Redis基于下面提到的底层数据结构创建了一个对象系统，这个系统包括String、List、Set、Hash、Sorted Set这五种对象，每种对象都用到了至少一种底层数据结构。Redis中的每个对象都由一个redisObject结构表示，该结构中和保存数据有关的三个属性分别是type、encoding和ptr。

/* Object types */
#define REDIS_STRING 0
#define REDIS_LIST 1
#define REDIS_SET 2
#define REDIS_ZSET 3
#define REDIS_HASH 4

/* Objects encoding. Some kind of objects like Strings and Hashes can be
 * internally represented in multiple ways.

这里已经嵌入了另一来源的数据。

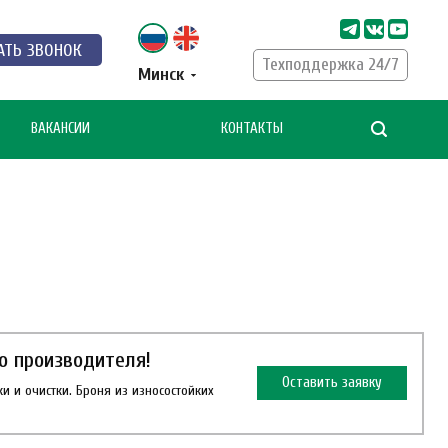
АТЬ ЗВОНОК
Техподдержка 24/7
Минск
ВАКАНСИИ
КОНТАКТЫ
о производителя!
Оставить заявку
и и очистки. Броня из износостойких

The 'encoding' field of the object
 * is set to one of this fields for this object. */
#define REDIS_ENCODING_RAW 0     /* Raw representation */
#define REDIS_ENCODING_INT 1     /* Encoded as integer */
#define REDIS_ENCODING_HT 2      /* Encoded as hash table */
#define REDIS_ENCODING_ZIPMAP 3  /* Encoded as zipmap */
#define REDIS_ENCODING_LINKEDLIST 4 /* Encoded as regular linked list */
#define REDIS_ENCODING_ZIPLIST 5 /* Encoded as ziplist */
#define REDIS_ENCODING_INTSET 6  /* Encoded as intset */
#define REDIS_ENCODING_SKIPLIST 7  /* Encoded as skiplist */
#define REDIS_ENCODING_EMBSTR 8  /* Embedded sds string encoding */

typedef struct redisObject {
    unsigned type:4;
    unsigned encoding:4;
    unsigned lru:REDIS_LRU_BITS; /* lru time (relative to server.lruclock) */
    int refcount;
    void *ptr;
} robj;

底层数据结构

SDS - Simple Dynamic String

SDS是二进制安全的。

定义

typedef char *sds;

struct sdshdr {
    unsigned int len;
    unsigned int free;
    char buf[];
};

API

/* Append the specified binary-safe string pointed by 't' of 'len' bytes to the
 * end of the specified sds string 's'.
 *
 * After the call, the passed sds string is no longer valid and all the
 * references must be substituted with the new pointer returned by the call. */
sds sdscatlen(sds s, const void *t, size_t len) {
    struct sdshdr *sh;
    size_t curlen = sdslen(s);

    s = sdsMakeRoomFor(s,len);
    if (s == NULL) return NULL;
    sh = (void*) (s-(sizeof(struct sdshdr)));
    memcpy(s+curlen, t, len);
    sh->len = curlen+len;
    sh->free = sh->free-len;
    s[curlen+len] = '\0';
    return s;
}

/* Append the specified null termianted C string to the sds string 's'.
 *
 * After the call, the passed sds string is no longer valid and all the
 * references must be substituted with the new pointer returned by the call. */
sds sdscat(sds s, const char *t) {
    return sdscatlen(s, t, strlen(t));
}

List

就是大家都学过的链表，方法名也大多顾名思义。

/* Node, List, and Iterator are the only data structures used currently. */

typedef struct listNode {
    struct listNode *prev;
    struct listNode *next;
    void *value;
} listNode;

typedef struct listIter {
    listNode *next;
    int direction;
} listIter;

typedef struct list {
    listNode *head;
    listNode *tail;
    void *(*dup)(void *ptr);
    void (*free)(void *ptr);
    int (*match)(void *ptr, void *key);
    unsigned long len;
} list;

/* Functions implemented as macros */
#define listLength(l) ((l)->len)
#define listFirst(l) ((l)->head)
#define listLast(l) ((l)->tail)
#define listPrevNode(n) ((n)->prev)
#define listNextNode(n) ((n)->next)
#define listNodeValue(n) ((n)->value)

#define listSetDupMethod(l,m) ((l)->dup = (m))
#define listSetFreeMethod(l,m) ((l)->free = (m))
#define listSetMatchMethod(l,m) ((l)->match = (m))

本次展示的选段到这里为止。